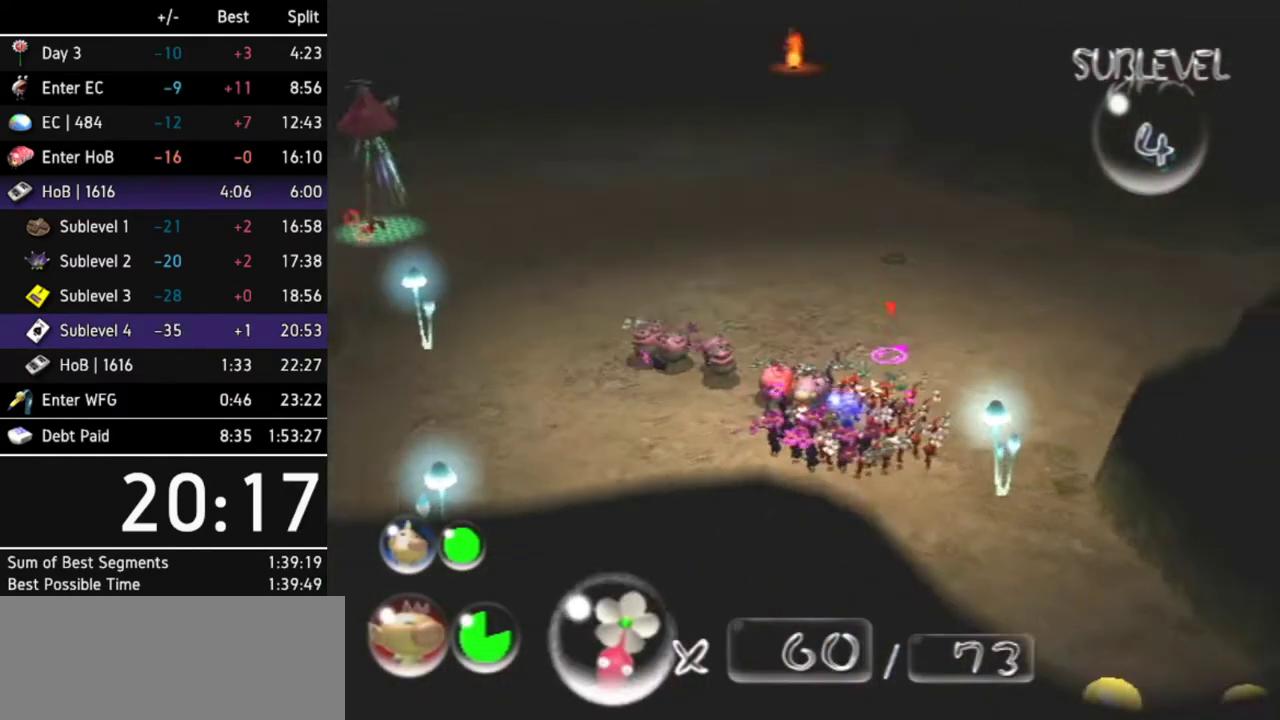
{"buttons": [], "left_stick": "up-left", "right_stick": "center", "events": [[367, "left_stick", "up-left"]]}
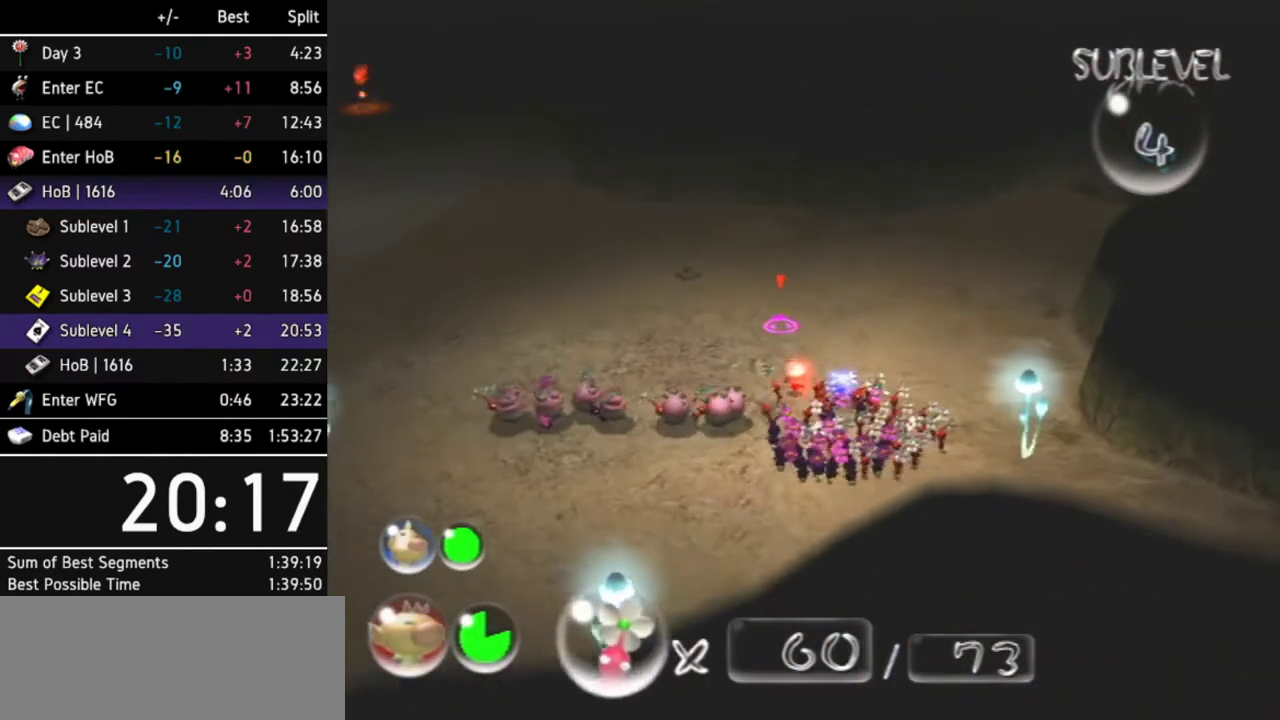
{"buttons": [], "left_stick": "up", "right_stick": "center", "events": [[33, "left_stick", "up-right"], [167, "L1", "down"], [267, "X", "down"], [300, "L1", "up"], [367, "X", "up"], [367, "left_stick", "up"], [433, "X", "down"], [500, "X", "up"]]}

********

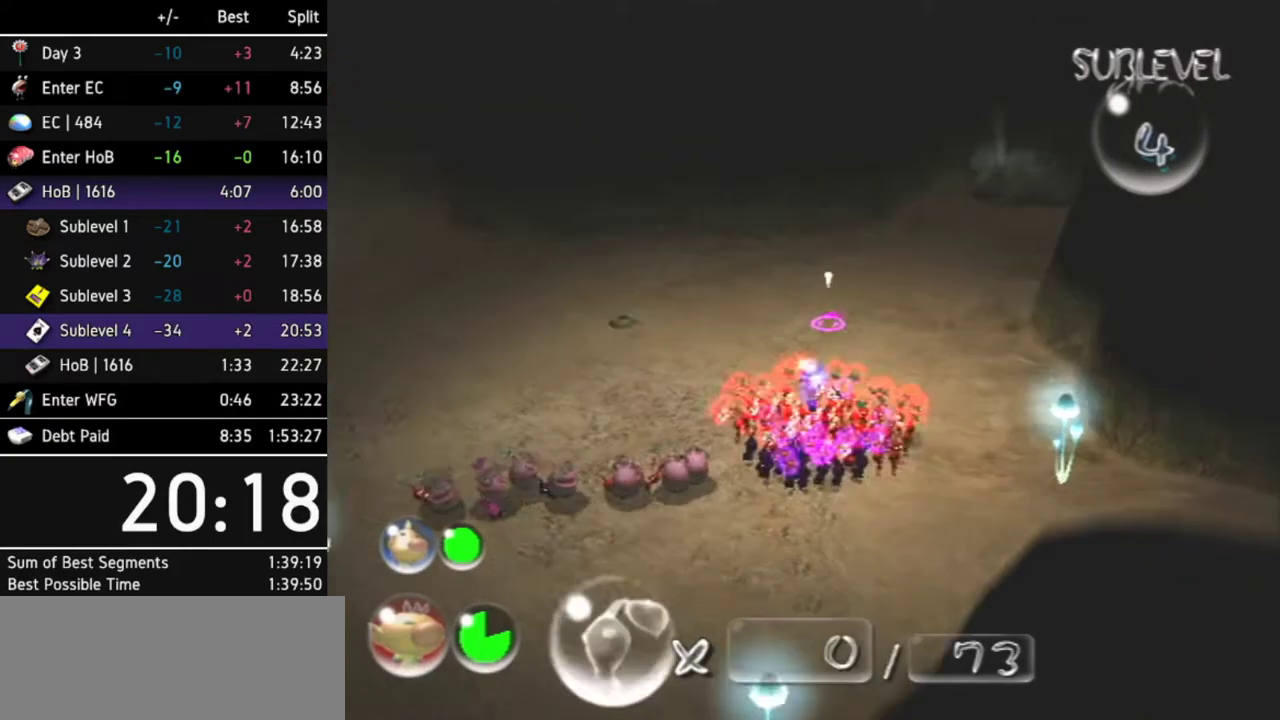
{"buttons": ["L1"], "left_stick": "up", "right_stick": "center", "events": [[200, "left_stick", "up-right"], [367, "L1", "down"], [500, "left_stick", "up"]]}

********

__Description of the task__. Each line in the data that holds the string "down" should be found and copied.

__Answer to this exercise__.
{"buttons": [], "left_stick": "up", "right_stick": "center", "events": [[33, "left_stick", "up-right"], [167, "L1", "down"], [267, "X", "down"], [300, "L1", "up"], [367, "X", "up"], [367, "left_stick", "up"], [433, "X", "down"], [500, "X", "up"]]}
{"buttons": ["L1"], "left_stick": "up", "right_stick": "center", "events": [[200, "left_stick", "up-right"], [367, "L1", "down"], [500, "left_stick", "up"]]}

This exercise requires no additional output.